Sunday 27 October 2013

Do You Remember The First Time?



Just a standard Saturday night. Several crates of ale and ten friends round. Pre-drinks until late then a tube to the cheesiest club in Oxford Circus. Ten quid entry fee; a fiver for a drink. Bright lights and bad music and the night bus back at four in the morning. Emerging at ten and staggering with the pallor of the freshly dead into the kitchen, frying a small farm’s worth of pig for bacon butties and remembering the night that nobody needed reminding of. Just a typical Saturday night and Sunday morning for the flatmates.

I went moth trapping instead.
It’s a hard activity to explain to those whose biophilia extends only to their own species. Most people can understand birds and butterflies. Dragonflies cause mild surprise. Moths? Scepticism, questions, outright concern. Not that I haven’t been sceptical in the past: I was not particularly enamoured by the small brown things that flew in through my window to land by my lightbulb and were repatriated after a disorientating, mind-boggling flick through the field guide. The first time you pick up a field guide and flick through is normally a dizzying, exciting feeling. With the moth guide… 1000 small creatures that generally lack distinguishing features. It was not the most promising of starts to not the most accessible branch of natural history.

Moving to the city started it. I began to look down as well as up. The borders between the branches of natural history dissolved: a birder metamorphosing into amateur naturalist. I caught myself looking at plants, scrabbling around in dirt photographing bugs and reading E.O. Wilson; which was one of the reasons why I found myself with a variety of bright lights, egg cartons and plastic contraptions in the passenger seat of Fiona Barclay’s car, stationary in traffic and watching the last hour of light slipping away from the day.

The day: as grey as the city, stuffy as usual and mild for October. This was apparently quite promising. The destination: Perivale Woods, a private nature reserve just by Central Line, surrounded by a fence and bordered by a canal, a railway track and the suburbs. Dusk had descended by the time we’d met up with David Howdon, moth expert, at the wood. In the growing darkness I unwound extension cables and laid them as a trail through the wood for one moth trap, lugged a car battery around as power for another and watched as five sheets of plywood and two bits of Perspex morphed into the third moth trap. Bright lights above containers filled with egg boxes was not our only method: we were also sugaring for moths, which involved painting a thick and sickly smelling solution of beer, sugar, treacle and amyl acetate on the same oaks, in the same places, once a month.
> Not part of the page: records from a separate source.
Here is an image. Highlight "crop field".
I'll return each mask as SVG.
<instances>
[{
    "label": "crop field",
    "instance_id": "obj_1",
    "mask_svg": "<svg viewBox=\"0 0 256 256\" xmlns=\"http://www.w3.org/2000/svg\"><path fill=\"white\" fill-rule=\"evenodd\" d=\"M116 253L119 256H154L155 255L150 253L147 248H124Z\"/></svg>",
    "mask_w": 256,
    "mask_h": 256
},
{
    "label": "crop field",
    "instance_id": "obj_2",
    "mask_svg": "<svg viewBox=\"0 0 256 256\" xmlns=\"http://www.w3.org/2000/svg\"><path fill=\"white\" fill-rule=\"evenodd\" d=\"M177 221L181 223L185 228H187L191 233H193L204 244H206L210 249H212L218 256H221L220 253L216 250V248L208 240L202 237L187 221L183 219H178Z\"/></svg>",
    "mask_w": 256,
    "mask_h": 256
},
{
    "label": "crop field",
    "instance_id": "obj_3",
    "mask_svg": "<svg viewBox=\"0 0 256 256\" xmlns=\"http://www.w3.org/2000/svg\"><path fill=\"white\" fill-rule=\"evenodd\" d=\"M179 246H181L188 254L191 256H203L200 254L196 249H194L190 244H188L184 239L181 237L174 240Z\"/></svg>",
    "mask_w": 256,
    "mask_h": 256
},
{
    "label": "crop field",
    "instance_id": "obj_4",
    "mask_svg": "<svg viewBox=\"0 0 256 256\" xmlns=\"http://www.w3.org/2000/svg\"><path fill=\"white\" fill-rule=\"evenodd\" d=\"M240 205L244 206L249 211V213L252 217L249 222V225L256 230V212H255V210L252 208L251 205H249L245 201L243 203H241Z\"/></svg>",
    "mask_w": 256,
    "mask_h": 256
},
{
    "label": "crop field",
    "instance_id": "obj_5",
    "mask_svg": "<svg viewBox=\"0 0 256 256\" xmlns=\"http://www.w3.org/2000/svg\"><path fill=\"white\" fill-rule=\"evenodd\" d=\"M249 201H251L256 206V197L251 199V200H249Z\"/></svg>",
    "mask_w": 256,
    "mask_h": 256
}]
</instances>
A cup of tea later and grey dusk gave way to an orange night, a sprinkling of weak stars and a full moon hanging just above the trees. We headed back out with torches down the black and muddy path. Trees in the torch beam take on a skeletal pale appearance and falling leaves appear like excitingly large moths. Spiders’ webs just don’t appear at all until too late. I was walking behind Fiona and David because I didn’t know the way, excitedly peering over their shoulders when something was found. A couple of Chestnuts (a small, dull brown moth with two dark spots) and a Red-lined Quaker (a small dull brown moth with two dark spots) were discovered, along with some Southern Oak Bush-crickets were found on the sugar. A tiny-winged carnivorous katydid that made its way here apparently via the channel tunnel, this bush-cricket was the most unusual thing we found on our dusk walk. With three torches trained on it, I attempted to take a photo...
The morning after: 7am, the Westway was empty and the rain torrential in places. Places such as between my house and the carpark where I was being picked up. In daylight Perivale Wood appears even stranger. A pristine slice of rural England hiding behind houses. I normally disapprove of private nature reserves – nature is free and should be available for everyone – but I’m willing to turn a blind eye here. This wood is pristine. Semi-ancient oaks, dense undergrowth and the only litter was one can of strong lager thrown over a fence from the canal towpath. In a city such as London it’s warming to know that we can still give nature a place mostly free from human disturbance, and that an old wood can remain an old wood without having a supermarket dumped on top.

In the traps? Numerous Barred Sallows, in the attractive pink and yellows of an autumn leaf. Several Red-green Carpets, like bewitched and trembling lichen. Chestnuts, everywhere, like flakes of wood, and a single Silver Y: a moth passing itself off as a well-marked piece of bark. Harvestman spiders with legs like tripwires and a selection of mystifying flies, the likes of which I have never seen before, and have no idea where to begin deciphering their identification. And one more Red-lined Quaker, that sat briefly on the fence post for a photograph, before flying off as an intense thunderstorm broke overhead.
Mothing is eccentric. Mothing is an intellectual challenge. Mothing is several thousand more living things that are in the process of entering my life. Several thousand attractive, misunderstood and under appreciated creatures. I’ll take that over quizzical looks cast by friends.